Similarly, McKesson, the giant pharmaceuticals distributor, is creating electronic guidelines that help physicians understand when to order genetic tests, unique billing codes for tests that don't fit into the current system and an electronic database that tracks which health plans pay for what DNA testing. As a next step, McKesson plans to make the catalog of genetic tests available to consumers online. Large employers, health plans and the federal government are conducting similar reviews of their coverage policies. "We need to integrate [personalized medicine] into current processes," says Douglas J. Moeller, medical director of claims performance at McKesson Health Solutions.
Integration doesn't mean rubber-stamping every test or therapy touted as "personalized." "Your technologies have to replace something or provide such an increase in health value that they're worth the money," Lee Newcomer, senior vice president of oncology at UnitedHealthcare, cautions. "We need to be able to have more affordable health care."
Not every DNA test will be able to jump that hurdle.
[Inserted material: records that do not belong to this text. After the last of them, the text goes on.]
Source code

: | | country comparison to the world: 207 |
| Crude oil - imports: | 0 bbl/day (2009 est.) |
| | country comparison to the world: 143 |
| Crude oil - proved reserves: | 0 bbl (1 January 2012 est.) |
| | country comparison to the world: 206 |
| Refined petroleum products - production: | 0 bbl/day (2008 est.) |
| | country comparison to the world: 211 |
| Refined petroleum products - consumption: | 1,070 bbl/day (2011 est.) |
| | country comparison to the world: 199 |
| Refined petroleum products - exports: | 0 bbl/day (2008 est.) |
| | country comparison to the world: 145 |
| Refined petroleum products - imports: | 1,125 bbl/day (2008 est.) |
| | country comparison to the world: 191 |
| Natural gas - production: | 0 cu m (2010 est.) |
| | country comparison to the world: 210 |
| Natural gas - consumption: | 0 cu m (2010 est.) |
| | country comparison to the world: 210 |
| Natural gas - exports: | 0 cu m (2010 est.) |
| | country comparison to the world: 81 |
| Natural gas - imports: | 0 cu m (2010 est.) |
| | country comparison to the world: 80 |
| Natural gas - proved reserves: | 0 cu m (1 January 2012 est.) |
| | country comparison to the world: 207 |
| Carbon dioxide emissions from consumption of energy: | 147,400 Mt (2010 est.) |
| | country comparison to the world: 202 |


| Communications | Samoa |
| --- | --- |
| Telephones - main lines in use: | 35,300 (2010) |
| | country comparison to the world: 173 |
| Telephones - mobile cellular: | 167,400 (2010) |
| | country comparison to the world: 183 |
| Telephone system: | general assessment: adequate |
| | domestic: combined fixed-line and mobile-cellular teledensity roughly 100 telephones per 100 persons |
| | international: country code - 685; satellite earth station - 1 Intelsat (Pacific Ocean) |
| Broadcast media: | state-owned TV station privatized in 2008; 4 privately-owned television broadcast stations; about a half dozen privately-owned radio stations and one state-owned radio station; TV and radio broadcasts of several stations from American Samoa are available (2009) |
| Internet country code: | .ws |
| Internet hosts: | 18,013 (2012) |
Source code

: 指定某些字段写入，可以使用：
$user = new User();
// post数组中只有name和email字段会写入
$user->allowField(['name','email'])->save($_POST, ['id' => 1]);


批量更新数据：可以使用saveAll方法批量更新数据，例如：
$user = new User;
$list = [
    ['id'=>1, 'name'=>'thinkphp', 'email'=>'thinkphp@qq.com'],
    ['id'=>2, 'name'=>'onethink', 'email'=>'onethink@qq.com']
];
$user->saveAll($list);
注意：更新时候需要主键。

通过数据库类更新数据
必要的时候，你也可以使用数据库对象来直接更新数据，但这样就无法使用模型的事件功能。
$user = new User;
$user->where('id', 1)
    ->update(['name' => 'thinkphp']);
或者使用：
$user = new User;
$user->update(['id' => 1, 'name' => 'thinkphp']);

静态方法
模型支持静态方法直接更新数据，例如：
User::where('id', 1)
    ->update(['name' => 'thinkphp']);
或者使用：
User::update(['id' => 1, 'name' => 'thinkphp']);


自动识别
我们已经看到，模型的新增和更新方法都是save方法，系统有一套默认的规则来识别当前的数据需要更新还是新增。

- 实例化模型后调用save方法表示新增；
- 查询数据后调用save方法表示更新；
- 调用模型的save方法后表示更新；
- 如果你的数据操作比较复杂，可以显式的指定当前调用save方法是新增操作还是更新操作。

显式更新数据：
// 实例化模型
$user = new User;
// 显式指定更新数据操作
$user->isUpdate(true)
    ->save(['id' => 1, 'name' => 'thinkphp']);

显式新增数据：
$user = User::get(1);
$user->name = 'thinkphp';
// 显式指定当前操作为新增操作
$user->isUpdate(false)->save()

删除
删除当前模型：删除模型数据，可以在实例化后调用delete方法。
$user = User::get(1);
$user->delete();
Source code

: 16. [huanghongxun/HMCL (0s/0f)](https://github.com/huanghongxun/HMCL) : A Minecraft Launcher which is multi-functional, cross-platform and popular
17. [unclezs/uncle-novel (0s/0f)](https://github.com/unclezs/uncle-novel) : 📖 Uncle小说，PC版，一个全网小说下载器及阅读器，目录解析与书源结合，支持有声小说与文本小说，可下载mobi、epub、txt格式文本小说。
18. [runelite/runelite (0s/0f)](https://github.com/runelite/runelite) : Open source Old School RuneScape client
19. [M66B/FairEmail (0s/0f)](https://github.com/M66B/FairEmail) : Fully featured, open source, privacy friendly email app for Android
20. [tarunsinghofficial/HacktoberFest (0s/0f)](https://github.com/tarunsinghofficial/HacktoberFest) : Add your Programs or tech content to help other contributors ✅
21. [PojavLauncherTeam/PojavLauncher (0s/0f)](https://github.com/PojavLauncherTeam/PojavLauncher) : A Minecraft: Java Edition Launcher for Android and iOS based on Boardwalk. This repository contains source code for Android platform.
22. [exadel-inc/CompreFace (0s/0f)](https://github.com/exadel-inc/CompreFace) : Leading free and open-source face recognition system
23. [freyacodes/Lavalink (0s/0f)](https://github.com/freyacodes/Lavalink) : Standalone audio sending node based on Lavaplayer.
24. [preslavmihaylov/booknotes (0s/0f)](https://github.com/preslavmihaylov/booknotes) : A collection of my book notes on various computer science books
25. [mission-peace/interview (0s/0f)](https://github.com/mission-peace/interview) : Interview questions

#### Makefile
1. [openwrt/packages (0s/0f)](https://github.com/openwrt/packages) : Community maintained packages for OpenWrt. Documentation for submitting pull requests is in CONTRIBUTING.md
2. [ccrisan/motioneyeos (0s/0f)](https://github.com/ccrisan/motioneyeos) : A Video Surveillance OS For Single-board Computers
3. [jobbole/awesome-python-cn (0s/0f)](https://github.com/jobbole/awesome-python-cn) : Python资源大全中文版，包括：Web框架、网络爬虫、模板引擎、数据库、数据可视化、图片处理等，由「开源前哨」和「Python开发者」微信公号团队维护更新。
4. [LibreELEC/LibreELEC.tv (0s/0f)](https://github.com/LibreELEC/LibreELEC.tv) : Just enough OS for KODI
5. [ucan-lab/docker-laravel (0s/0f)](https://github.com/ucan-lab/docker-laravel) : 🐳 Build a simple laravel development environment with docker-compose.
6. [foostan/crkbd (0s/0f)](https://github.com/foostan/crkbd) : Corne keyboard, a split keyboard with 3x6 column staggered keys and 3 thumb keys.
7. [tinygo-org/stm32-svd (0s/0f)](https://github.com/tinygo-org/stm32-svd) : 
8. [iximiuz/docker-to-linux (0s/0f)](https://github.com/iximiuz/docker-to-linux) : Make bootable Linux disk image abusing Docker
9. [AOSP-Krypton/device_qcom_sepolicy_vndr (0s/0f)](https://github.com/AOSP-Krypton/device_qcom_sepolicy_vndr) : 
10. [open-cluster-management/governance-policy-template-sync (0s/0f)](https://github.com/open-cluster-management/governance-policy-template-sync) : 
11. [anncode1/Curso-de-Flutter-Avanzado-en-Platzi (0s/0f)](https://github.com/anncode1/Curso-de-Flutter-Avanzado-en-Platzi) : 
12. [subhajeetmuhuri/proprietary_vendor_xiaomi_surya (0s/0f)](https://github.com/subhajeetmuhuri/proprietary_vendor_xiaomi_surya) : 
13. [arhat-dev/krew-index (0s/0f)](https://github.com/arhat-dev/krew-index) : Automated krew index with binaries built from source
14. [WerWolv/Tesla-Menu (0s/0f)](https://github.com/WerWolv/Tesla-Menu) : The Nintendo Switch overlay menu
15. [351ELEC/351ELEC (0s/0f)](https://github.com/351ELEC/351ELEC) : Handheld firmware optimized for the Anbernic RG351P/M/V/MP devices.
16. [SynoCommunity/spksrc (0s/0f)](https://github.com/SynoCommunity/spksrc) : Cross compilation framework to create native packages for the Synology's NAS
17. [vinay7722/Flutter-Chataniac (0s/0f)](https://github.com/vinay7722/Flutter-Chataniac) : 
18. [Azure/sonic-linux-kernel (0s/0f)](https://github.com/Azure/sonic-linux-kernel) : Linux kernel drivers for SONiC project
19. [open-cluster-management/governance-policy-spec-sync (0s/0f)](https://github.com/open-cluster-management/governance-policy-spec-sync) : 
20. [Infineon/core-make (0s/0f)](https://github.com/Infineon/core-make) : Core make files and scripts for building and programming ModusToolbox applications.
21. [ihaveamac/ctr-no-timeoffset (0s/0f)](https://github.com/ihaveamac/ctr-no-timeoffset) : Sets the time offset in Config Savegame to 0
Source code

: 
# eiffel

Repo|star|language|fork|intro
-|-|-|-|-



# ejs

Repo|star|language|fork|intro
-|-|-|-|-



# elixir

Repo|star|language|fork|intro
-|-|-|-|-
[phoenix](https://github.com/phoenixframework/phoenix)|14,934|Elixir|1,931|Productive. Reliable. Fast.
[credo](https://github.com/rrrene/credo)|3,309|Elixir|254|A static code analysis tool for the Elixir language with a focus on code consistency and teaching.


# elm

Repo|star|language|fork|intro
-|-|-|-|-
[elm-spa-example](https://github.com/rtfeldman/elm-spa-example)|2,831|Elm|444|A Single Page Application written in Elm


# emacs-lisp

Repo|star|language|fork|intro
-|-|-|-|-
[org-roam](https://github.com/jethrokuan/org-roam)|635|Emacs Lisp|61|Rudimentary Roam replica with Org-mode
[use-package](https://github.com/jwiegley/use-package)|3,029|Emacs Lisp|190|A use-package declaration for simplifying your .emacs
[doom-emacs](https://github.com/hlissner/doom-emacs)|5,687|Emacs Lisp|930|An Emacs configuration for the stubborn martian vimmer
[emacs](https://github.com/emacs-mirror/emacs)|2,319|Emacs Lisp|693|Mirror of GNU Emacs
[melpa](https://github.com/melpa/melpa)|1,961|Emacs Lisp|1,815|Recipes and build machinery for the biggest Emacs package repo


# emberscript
For example, many clinicians doubt whether analyzing a patient's ability to metabolize the common anti-clotting medication warfarin (Coumadin) provides any value, since doctors must calibrate dosages based on how an individual reacts over time.
Genetic medicine today is used mostly in a diagnostic capability; that is, for finding a few specific diseases, such as cystic fibrosis, or for predicting a broader disease risk, such as the BRCA1/2 link to breast cancer. Therapeutic usages, such as selecting a particular drug or dosage based on a DNA test, are less common. Nonetheless, there are more than 200 Food and Drug Administration-approved drug package inserts that recommend a genetic test be used either to select patients or to find the right dosage of a drug. Use of biomarkers to apply those guidelines to individual patients is gradually becoming commonplace.
In a highly publicized example of biomarker analysis, the FDA in late 2009 warned doctors about using the $8 billion-a-year anti-clotting drug Plavix in concert with 11 different heartburn medications. Those medications, including the popular drug Prilosec, can block a specific enzyme in the body that is crucial to breaking down Plavix and allowing it to be effective in reducing the risk of heart attack or stroke.
Of course, building a supply-chain infrastructure does no good without a demand for what is being supplied. The Genetic Information Nondiscrimination Act is expected to make patients and doctors alike more comfortable having genetic information become a normal part of the medical record since it bans health insurers from using genetic factors to set rates or deny coverage. It also prohibits employers from using genetic factors in hiring or firing decisions.
By making personalized medicine more routine, supply-chain managers are moving the technology from research marvel to mundane diagnostic and therapeutic option. That accomplishment is not as sexy as magazine covers and talk show appearances, but it's not an accomplishment to spit at.